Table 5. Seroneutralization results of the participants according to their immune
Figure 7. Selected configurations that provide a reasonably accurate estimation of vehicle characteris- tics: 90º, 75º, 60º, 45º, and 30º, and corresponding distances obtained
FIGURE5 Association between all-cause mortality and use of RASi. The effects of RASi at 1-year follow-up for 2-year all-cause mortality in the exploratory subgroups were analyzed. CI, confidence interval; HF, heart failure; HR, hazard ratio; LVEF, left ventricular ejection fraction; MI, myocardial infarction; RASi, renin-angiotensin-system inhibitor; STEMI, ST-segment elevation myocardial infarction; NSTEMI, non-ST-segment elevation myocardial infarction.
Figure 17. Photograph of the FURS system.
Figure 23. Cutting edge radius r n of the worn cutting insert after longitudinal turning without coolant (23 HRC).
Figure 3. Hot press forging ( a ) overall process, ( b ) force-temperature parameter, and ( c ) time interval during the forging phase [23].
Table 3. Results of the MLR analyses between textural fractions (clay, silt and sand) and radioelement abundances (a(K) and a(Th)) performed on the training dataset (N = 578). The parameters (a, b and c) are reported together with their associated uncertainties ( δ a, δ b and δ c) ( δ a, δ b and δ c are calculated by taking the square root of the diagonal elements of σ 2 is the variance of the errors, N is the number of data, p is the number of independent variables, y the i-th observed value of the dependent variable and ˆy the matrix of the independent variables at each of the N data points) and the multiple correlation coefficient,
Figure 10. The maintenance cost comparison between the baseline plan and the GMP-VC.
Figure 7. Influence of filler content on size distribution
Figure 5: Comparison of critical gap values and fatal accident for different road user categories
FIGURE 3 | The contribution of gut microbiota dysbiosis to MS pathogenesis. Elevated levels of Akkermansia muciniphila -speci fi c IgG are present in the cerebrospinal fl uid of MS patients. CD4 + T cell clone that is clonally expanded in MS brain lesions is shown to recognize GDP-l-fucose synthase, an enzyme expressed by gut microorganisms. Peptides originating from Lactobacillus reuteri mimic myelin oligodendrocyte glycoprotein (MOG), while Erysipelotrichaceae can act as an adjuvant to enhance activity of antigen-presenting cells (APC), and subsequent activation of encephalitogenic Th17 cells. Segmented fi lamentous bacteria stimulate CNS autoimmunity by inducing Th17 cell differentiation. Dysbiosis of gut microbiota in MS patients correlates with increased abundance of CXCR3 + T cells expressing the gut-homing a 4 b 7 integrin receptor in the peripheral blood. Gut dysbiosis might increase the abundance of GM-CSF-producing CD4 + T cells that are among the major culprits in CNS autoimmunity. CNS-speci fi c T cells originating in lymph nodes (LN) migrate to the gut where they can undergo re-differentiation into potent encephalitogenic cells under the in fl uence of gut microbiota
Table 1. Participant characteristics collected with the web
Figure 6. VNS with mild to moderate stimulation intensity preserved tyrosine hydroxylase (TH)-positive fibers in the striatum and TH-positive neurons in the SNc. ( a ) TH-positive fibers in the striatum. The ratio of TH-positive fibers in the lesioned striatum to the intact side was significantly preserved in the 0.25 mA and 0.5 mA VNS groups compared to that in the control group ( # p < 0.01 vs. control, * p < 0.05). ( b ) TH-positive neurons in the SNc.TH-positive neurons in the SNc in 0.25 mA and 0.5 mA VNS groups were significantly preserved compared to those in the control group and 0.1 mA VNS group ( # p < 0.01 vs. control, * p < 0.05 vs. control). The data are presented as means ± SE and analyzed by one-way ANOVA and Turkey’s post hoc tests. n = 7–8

What you are asked to do: Using the data above, reproduce exactly the lines from the line that contains "Figure 10. The" through the line that contains "Figure 5: Comparison", including both.

Result of the task:
Figure 10. The maintenance cost comparison between the baseline plan and the GMP-VC.
Figure 7. Influence of filler content on size distribution
Figure 5: Comparison of critical gap values and fatal accident for different road user categories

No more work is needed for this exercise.